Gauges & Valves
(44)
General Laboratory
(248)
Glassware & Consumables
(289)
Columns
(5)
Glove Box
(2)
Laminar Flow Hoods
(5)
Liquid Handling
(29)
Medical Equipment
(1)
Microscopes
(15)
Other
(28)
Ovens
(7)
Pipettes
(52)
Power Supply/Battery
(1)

..........

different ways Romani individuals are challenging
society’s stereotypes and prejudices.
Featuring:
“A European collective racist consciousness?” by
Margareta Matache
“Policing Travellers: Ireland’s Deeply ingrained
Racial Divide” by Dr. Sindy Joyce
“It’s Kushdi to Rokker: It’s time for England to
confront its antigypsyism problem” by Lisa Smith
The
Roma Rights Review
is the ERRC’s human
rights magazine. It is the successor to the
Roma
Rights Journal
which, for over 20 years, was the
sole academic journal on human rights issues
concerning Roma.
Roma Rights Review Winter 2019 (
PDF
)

..........

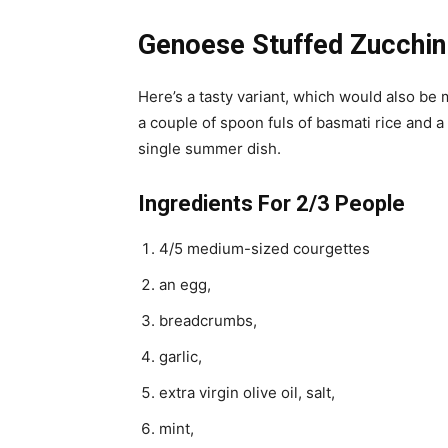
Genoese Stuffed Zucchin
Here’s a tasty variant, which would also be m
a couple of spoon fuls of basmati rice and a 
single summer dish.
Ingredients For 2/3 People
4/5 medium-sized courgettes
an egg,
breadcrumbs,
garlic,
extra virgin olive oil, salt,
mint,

..........

* _What is needed_:
Report the number of lines in the material above that include the string "Review". Nothing else belongs in the answer.

* _Written solution_:
2